Collapse of the charge-ordering state at high magnetic fields in the rare-earth manganite Pr_0.63Ca_0.37MnO₃

Abstract

We have investigated the specific heat and resistivity of a single crystal of Pr_0.63Ca_0.37MnO₃ around the charge ordering (CO) transition temperature, T_CO, in the presence of high magnetic fields (≤12 T) which can melt the charge-ordered state. At low magnetic fields (≤10 T), the manganite transforms from a charge-disordered paramagnetic insulating (PI) state to a charge-ordered insulating (COI) state as the temperature is lowered. The COI state becomes unstable beyond a threshold magnetic field and melts to a ferromagnetic metallic phase (FMM). This occurs for T<T_CO. However, above a critical field μ₀H^∗_ρ, the sample shows the onset of a metallic phase for T>T_CO and the COI transition occurs from a metallic phase.
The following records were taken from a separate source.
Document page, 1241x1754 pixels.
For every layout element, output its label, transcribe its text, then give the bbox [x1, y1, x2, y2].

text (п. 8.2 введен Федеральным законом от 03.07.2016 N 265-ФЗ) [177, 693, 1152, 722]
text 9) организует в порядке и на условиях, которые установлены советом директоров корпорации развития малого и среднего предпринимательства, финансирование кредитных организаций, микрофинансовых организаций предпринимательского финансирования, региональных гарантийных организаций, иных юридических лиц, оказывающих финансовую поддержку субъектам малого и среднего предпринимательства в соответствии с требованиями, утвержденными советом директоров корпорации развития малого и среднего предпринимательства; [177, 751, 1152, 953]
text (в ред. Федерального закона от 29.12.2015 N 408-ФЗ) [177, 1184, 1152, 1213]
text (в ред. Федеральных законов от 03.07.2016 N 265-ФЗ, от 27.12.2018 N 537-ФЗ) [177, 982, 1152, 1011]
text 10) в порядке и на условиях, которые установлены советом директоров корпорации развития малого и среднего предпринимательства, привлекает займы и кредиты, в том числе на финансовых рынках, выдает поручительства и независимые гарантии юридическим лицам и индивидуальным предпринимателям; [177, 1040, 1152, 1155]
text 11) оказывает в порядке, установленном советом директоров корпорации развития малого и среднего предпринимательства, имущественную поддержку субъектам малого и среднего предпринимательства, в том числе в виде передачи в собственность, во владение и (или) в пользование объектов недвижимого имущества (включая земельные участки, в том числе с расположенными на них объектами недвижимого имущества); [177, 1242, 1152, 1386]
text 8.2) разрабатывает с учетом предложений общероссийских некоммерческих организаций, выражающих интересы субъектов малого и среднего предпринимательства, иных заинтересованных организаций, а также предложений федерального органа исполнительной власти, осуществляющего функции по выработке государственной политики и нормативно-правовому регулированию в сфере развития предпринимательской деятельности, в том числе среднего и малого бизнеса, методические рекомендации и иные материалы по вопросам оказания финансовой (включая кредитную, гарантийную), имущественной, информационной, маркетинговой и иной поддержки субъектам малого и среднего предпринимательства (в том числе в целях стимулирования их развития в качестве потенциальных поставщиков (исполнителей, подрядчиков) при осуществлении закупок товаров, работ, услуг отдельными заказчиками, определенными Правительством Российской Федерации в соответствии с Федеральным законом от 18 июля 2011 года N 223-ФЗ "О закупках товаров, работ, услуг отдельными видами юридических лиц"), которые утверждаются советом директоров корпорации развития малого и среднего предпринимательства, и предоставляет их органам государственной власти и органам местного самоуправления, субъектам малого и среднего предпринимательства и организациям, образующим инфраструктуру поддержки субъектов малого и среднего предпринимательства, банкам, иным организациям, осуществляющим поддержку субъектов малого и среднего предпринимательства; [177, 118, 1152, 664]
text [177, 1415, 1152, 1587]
The onset temperature of the high-field metallic behavior decreases with an increase in the field and above a field μ₀H^∗, the COI transition does not occur and the CO state ceases to occur at all T. The entropy change involved in the CO transition, ΔS_CO≈1.6 J/mol K at 0 T, decreases with increasing field and eventually vanishes for a field μ₀H^∗. The collapse of the CO state above μ₀H^∗ is thus associated with a collapse of the entropy that stabilizes the CO state.